Ровно в семнадцать он вместе с обычными гражданскими служащими покинул Петровку, 38, и отправился к вдове.

Показав женщине своё удостоверение, Телков прошёл в квартиру и тут же, не став крутить вокруг да около, спросил, будто выстрелил:

— Я по поводу вашего покойного мужа. Что у него было общего с известным академиком Гусем?

— У него ничего! Во всяком случае я их никогда не видела вместе, — залепетала женщина и вдруг неожиданно изменилась, словно у неё в горле застряло нечто похожее на кость и она наконец решила от неё избавиться. — А вот с Гусыней у мужа были шашни. Как же! Молоденькая и блондинка. Ресницы с иголку. Наклеены! Мужу они конечно же казались настоящими. Но нас-то, женщин, не проведёшь! — произнесла она со злой горечью.

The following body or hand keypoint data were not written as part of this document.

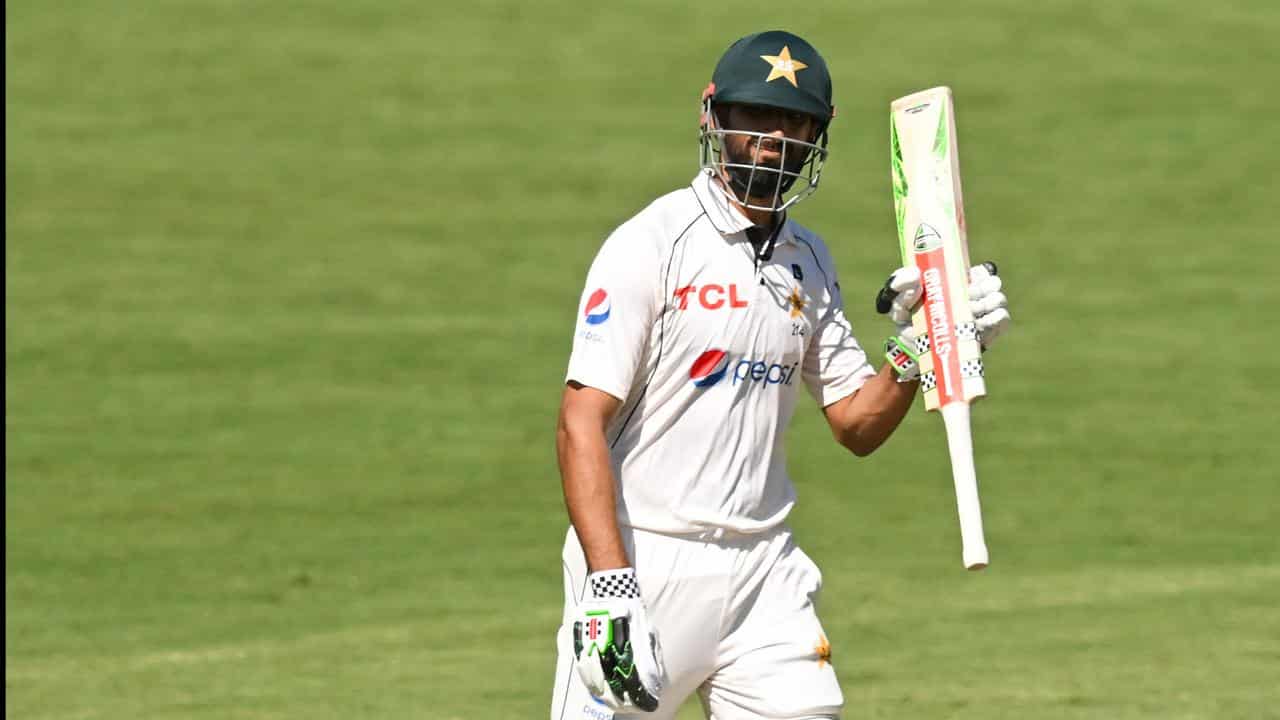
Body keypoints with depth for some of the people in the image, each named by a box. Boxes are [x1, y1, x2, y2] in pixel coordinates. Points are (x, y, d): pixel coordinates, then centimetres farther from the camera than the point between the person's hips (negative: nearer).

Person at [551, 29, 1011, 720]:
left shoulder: (809, 261, 12)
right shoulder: (651, 244, -9)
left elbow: (856, 424, 16)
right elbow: (582, 425, -15)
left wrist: (917, 344, -3)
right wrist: (608, 590, -25)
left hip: (765, 571, 6)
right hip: (643, 561, -6)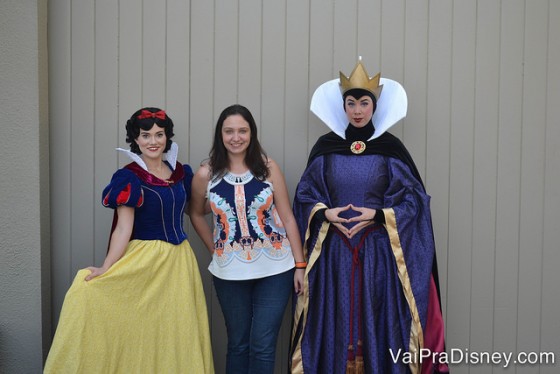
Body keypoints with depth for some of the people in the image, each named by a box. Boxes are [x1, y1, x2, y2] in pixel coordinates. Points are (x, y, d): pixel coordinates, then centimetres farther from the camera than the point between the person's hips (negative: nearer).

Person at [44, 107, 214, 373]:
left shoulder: (181, 172, 8)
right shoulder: (129, 178, -7)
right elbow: (123, 228, -12)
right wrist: (105, 269, -20)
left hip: (180, 261, 5)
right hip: (145, 260, -4)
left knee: (177, 332, 8)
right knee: (143, 330, 0)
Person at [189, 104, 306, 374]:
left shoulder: (268, 168, -4)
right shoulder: (206, 174, -3)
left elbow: (287, 218, -2)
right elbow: (196, 215, 14)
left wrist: (300, 264, -4)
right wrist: (215, 250, 7)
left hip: (275, 268, -1)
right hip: (230, 272, 1)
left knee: (262, 346, 2)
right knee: (238, 344, 15)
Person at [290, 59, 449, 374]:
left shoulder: (390, 147, 0)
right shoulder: (326, 147, 5)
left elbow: (413, 198, -1)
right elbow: (305, 194, 8)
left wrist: (378, 215, -14)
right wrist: (325, 213, -11)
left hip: (380, 251, -1)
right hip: (334, 251, 2)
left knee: (379, 321, 2)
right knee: (334, 322, 5)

Самой вдове на вид было не меньше пятидесяти. На её лице и крашеных волосах, седых у самых корней, отпечатались следы отчаянной борьбы с возрастом, не ведающим ни жалости, ни пощады.

— И когда у них это началось? — смущённо спросил Телков, опасаясь прослыть собирателем сплетен.

— Давно. Она когда-то работала у него медсестрой. Пришла к нему козявкой. Но уже в ту пору была себе на уме. И едва ей подвернулся академик, эта девица его мигом женила на себе. Наверно, с благословения моего муженька… Но… Но вот что непонятно. Роман он водил с его женой, а… Впрочем, сейчас увидите сами. — Она принесла из соседней комнаты толстый альбом. — Я это нашла за книжным шкафом.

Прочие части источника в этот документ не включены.